Introduction

Any offensive security operator will tell you that guessing employee credentials is key to compromising your customer’s network – and subsequently highlighting vulnerabilities during penetration testing engagements. The thing is, it’s easier said than done as companies increasingly continue to transition to cloud services such as Microsoft Office 365 (O365) – all of which provide multi-factor authentication (MFA) and other auxiliary security controls.

It used to be easy to compromise a user's account while targeting Microsoft Exchange. All an operator had to do was discover a client’s Exchange server, enumerate usernames, and password spray until their heart was content. This isn't nearly as easy as it used to be, however.

The new, but old methodology

New Technology LAN Manager (NTLM) authentication over HTTP endpoints are at the core of password spraying attacks. As testers and cyber-security pros, we need to dial in new and old but not defunct ways to compromise networks through this channel. We’re going to break down exactly how to do that.

First, let’s make sure we’re on the same page. NTLM over HTTP allows an employee to authenticate to internal Active Directory infrastructure. These NTLM endpoints are unseen and often forgotten about when reviewing the external attack surface of an organization.

Many Microsoft products unintentionally expose NTLM authentication endpoints in the form of web services. We want to look for these so we can avoid having to password spray Microsoft services (O365), bypass security controls, and ultimately show value to our clients.

Why NTLM over HTTP is a risk

At best, NTLM authentication endpoints over HTTP allow users and services to authenticate to internal Active Directory infrastructure to access company resources. The hosts that are often exposing NTLM over HTTP authentication endpoints include email services, restricted web portals, and many other Microsoft applications.

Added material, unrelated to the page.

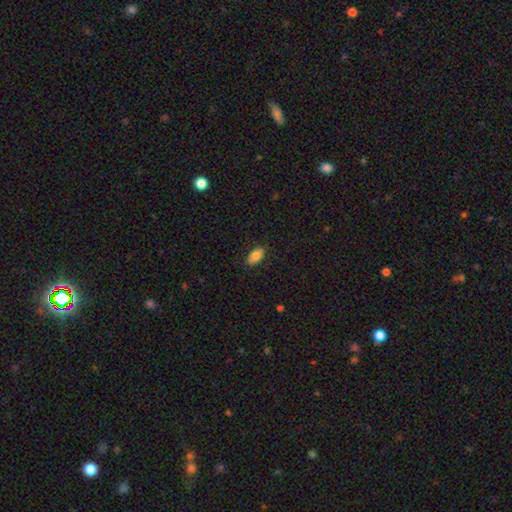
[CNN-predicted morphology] A smooth galaxy with no disk features (81%) that is in between round and cigar-shaped (92%). Merging: none (84%).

It’s common to find NTLM over HTTP authentication endpoints on the following web applications frameworks:

  • Microsoft RDPWeb
  • Microsoft Exchange
  • Microsoft ADFS
  • Microsoft Skype for Business

Companies routinely leave these services exposed to the world, either as part of their business needs or as a forgotten aspect of infrastructure they once used. Microsoft and federated identity providers (IdP) most commonly refer to those services/apps as legacy authentication endpoints. They call them that for a reason. Security controls can’t easily protect them and are an exposed risk for an organization.

How to identify NTLM over HTTP

We have quite a few tools at our disposal that allow us to discover NTLM over HTTP endpoints. I’m going to focus on one in particular that has been reliable throughout the years, ntlmrecon.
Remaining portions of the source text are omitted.